My mom cooked every day and her parents owned a couple of restaurants when she was growing up. I didn’t go to culinary school because I got a really good base from her and I worked my way up by working closely with other chefs and got a lot of experience in different kitchens. I have always really loved going to France. When I was looking for a job in the city and found maman I immediately liked the aesthetic of it. I have a dream to do something abroad and working for maman feels like one step closer to this. It’s a cool opportunity to do something that isn’t strictly American and I like it. I like working in a small team environment, it makes it really personal, and it allows people to get closer. I’m not really into large fancy five-star restaurant type of kitchens.

I’ve been describing maman as “new French”. There’s a term “new American” in the kitchen world, where you create a more modern way of American cooking. Not just burgers and steak, but cooking with new flavor profiles. So that’s why I’m using “new French” to describe the French culture and food but combined with American and Mediterranean flavors. It’s a mix of all those things.

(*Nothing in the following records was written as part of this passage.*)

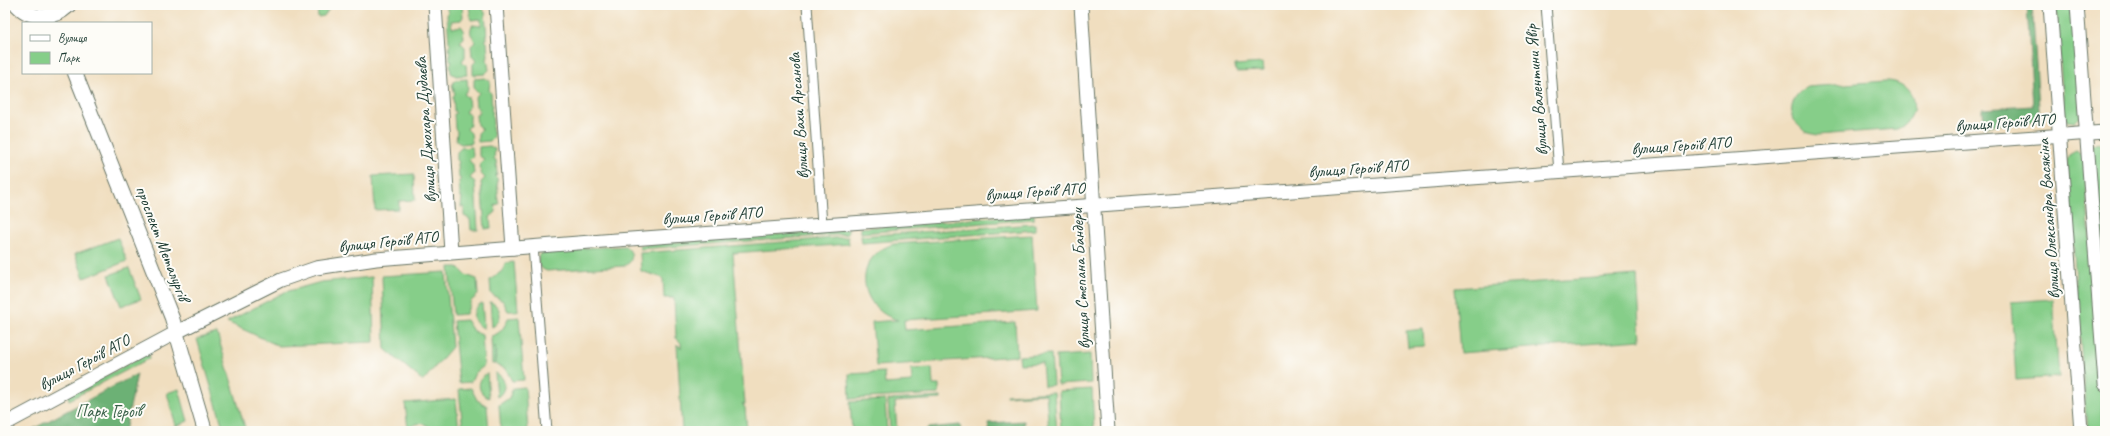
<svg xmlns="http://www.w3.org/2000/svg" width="2110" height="436" viewBox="0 0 2110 436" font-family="Caveat,sans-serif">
  <rect width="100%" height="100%" fill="#fdfcf7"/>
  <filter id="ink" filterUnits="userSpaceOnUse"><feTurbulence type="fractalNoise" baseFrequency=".025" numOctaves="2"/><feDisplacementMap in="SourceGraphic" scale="8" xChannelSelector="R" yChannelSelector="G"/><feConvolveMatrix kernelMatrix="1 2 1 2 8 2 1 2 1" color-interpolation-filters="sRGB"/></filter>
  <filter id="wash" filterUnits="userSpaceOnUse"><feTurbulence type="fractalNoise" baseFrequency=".012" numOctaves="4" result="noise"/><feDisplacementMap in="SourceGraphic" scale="16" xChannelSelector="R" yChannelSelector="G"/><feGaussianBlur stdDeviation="0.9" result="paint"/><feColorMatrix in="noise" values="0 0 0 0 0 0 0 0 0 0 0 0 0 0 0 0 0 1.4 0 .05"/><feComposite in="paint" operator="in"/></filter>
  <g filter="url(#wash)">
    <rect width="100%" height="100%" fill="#f0debf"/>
    <!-- green -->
    <g fill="#86ce89" stroke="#52865e">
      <polygon points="329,5 329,9 324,16 318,17 317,6"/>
      <polygon points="446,5 462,5 463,17 461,20 451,21 452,28 461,26 463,28 464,38 460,42 465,47 465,57 462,61 466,65 467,75 456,76 451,73 450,64 452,62 450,60 449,45 451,44 449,42 447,15 448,13"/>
      <path d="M469 5H484L483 10 485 12 487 39 485 40 487 42 488 57 487 59 489 70 485 74 473 75V64L476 61 472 56 471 46 475 42C473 34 468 36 472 25L481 26V19L471 20Z"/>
      <polygon points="2056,5 2073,5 2081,116 2075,122 2067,121 2064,114"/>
      <polygon points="1263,63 1264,71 1236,72 1235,65"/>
      <polygon points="485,78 490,81 489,91 491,93 492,107 491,109 492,111 493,125 492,127 494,137 490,141 478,142 478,133 482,129 477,125 476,115 480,111 476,106 475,97 479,93 474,88 474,79"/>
      <polygon points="467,79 468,89 464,94 468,97 469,107 465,112 470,115 470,125 467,129 471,133 472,143 461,144 456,141 457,131 455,129 454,114 456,113 454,111 453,96 455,94 452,84 456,80"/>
      <path d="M1885 81C1915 80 1925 116 1897 129L1817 135 1805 132 1793 120C1789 106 1794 94 1807 87Z"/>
      <polygon points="2105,144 2105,311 2092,145"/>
      <polygon points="490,146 495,149 494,159 496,160 497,174 495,176 497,178 498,192 497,194 499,204 495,205 496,212 490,217 491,228 485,229 481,182 485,178 481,174 480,164 484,159 479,156 479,147"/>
      <polygon points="472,147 473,156 469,160 473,165 474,174 470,178 475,182 478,230 471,230 470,219 464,216 464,207 461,207 462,197 460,196 459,181 461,179 459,178 458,164 459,162 457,160 457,152 461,148"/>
      <polygon points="2076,151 2083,155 2084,159 2104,431 2087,431 2067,159 2069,155"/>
      <polygon points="414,174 415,200 399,201 399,209 375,210 373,176"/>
      <polygon points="1034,214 1034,219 861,233 861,228"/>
      <polygon points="1035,224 1035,230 862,243 861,236"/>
      <polygon points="848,229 848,234 640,249 639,245"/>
      <path d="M1032 235 1037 311 904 320 905 330 1015 322 1017 356 876 366 872 322 898 320C857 309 852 256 894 244Z"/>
      <polygon points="848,237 849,244 733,253 745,405 742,403 745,408 747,431 682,431 677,344 681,348 681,343 676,338 674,298 664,298 663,278 641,271 640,253"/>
      <polygon points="118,238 127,261 84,278 75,254"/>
      <path d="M625 246C634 252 634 262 624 266L547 271C538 268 536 262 540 254L548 250Z"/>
      <polygon points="514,262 518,311 508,311 503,301 491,294 490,280 502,271 506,263"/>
      <polygon points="449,267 458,267 466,275 477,279 478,295 471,301 466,314 453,315"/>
      <polygon points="129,268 141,299 121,306 109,275"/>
      <polygon points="446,272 452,347 423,381 385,349 382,276"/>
      <polygon points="1637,275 1641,340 1460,353 1455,288"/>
      <polygon points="372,277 374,342 279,346 227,322 285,292 321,282"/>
      <polygon points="2053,299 2059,377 2016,380 2011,302"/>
      <path d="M490 302C502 306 504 321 492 327Z"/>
      <path d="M482 303 484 328C471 324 470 309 482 303Z"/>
      <path d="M519 317 524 380 512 381 506 369 496 365 495 346V364H492L491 336C500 334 505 327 508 318Z"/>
      <polygon points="466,320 473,331 482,335 484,366 475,373 471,382 459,383 453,321"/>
      <polygon points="1423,329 1424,346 1408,347 1406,331"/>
      <polygon points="217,333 246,431 224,431 197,339"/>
      <polygon points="148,353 150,358 69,400 68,396"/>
      <polygon points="1051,354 1053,385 1044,386 1042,363 1020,364 1019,356"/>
      <polygon points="1090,354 1091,383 1058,385 1056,356"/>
      <polygon points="932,368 933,385 939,385 939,394 850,399 849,374 884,372 885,384 912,382 911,369"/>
      <path d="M487 373 489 398C477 393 476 380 487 373Z"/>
      <path d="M495 373C507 377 507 391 497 397Z"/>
      <polygon points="525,387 528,431 501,431 499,405 509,398 513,388"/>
      <polygon points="471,388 477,400 487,406 489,431 463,431 459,389"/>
      <polygon points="179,389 188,421 176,426 167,393"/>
      <polygon points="1092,389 1094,431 1061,431 1059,391"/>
      <polygon points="1054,392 1057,431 1049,431 1046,394 1006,396 1006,395"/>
      <polygon points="941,397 941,399 895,402 897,431 890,431 888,400"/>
      <path d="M456 399 459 431H434C427 422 416 421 408 429L405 403Z"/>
      <polygon points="885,400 887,431 852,431 850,402"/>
    </g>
    <!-- forest -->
    <g fill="#6cb175" stroke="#467754">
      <polygon points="2027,5 2032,5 2040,122 1984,126 1983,109 2033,106"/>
      <polygon points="137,374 125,431 29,431"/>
      <polygon points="1024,421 1024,431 989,431 988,423"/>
      <polygon points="960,425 961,431 927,431 927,428"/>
    </g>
  </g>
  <g filter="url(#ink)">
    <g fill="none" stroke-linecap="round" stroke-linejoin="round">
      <defs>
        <g id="street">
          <polyline points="807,5 822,225"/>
          <polyline points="1546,5 1559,172"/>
          <polyline points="533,246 547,431"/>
        </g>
        <g id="secondary">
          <polyline points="435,5 451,252"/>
          <polyline points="496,5 513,248"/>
          <polyline points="1081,5 1108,431"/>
          <polyline points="2050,5 2081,431"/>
          <polyline points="2077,5 2105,384"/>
          <polyline points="5,424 177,332 281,280 316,268 376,259 603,241 2105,132"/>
        </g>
        <g id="primary">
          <path d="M17 5C31 20 54 20 69 5"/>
          <polyline points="75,73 172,318 205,431"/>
        </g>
      </defs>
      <!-- street casing -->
      <use href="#street" stroke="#687565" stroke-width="11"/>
      <!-- secondary casing -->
      <use href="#secondary" stroke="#687565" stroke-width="15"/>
      <!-- primary casing -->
      <use href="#primary" stroke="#687565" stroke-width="16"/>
      <!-- street -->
      <use href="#street" stroke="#fff" stroke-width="9"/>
      <!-- secondary -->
      <use href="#secondary" stroke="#fff" stroke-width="13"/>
      <!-- primary -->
      <use href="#primary" stroke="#fff" stroke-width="14"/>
    </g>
  </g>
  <g text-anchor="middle" stroke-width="4" stroke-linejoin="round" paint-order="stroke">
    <!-- street labels -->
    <g font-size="17" fill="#1f3d34" stroke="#fdfcf7">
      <text transform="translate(1536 90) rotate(-95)" y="6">вулиця Валентини Явір</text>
      <text transform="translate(798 116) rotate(-94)" y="6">вулиця Вахи Арсанова</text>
      <text transform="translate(2005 122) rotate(-4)" y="6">вулиця Героїв АТО</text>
      <text transform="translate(425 130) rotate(-94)" y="6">вулиця Джохара Дудаєва</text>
      <text transform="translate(1681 145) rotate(-4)" y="6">вулиця Героїв АТО</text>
      <text transform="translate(1358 168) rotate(-4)" y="6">вулиця Героїв АТО</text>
      <text transform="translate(1035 191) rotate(-4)" y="6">вулиця Героїв АТО</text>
      <text transform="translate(712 215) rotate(-4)" y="6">вулиця Героїв АТО</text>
      <text transform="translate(2048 219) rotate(-94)" y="6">вулиця Олександра Васякіна</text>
      <text transform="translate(388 241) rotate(-6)" y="6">вулиця Героїв АТО</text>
      <text transform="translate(163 243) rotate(69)" y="6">проспект Металургів</text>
      <text transform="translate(1080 279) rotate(-93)" y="6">вулиця Степана Бандери</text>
      <text transform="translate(84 362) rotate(-28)" y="6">вулиця Героїв АТО</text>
    </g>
    <!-- park labels -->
    <g font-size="17" fill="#396149" stroke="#fdfcf7">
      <text x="109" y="417">Парк Героїв</text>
    </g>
  </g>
  <!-- margin -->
  <rect width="2110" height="436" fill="none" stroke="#fdfcf7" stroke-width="20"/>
  <!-- legend -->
  <rect x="22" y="22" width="130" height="52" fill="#fdfcf7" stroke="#a4b0a9"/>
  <rect x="30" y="35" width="20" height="6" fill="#ffffff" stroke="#a4b0a9"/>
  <text x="58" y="42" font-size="12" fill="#1f3d34">Вулиця</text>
  <rect x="30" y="52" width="20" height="12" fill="#86ce89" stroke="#a4b0a9"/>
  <text x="58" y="62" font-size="12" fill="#1f3d34">Парк</text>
</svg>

I really like making the potatoes and the waffles at maman, because they just look really beautiful. If you serve something and it’s gorgeous, you’re immediately going to enjoy it more even if it’s not the best version of it you’ve ever had. But if you get a plate and it’s not that interesting to look at, your expectations are already lower. It’s the same with the restaurant setting and atmosphere as well. All those things together make or break whether you enjoy it or not. That’s what maman makes very strong.

“I worked my way up”

I get my inspiration from cook books or magazines, eating in other restaurants and playing with recipes from other chefs. You can compare it with math. There’s this basic formula but you can put different things in it, and it will produce a new dish every time. My favorite chef is Eloise Augustyn. The woman who owns Sweedeedee in Portland. I think that’s probably my favorite place in the whole country. She’s not one of those rock star chefs, but more casual and real life. I really appreciate that and keep this work style in mind during my own work. Oh, and I love Martha Stewart.

My future goal is to have my own establishment one day. I want to have my own small place that melds in with the old Italian delicate style. It would be amazing to do it abroad, maybe somewhere similar to Portland. I want to be self-sufficient and work for myself someday.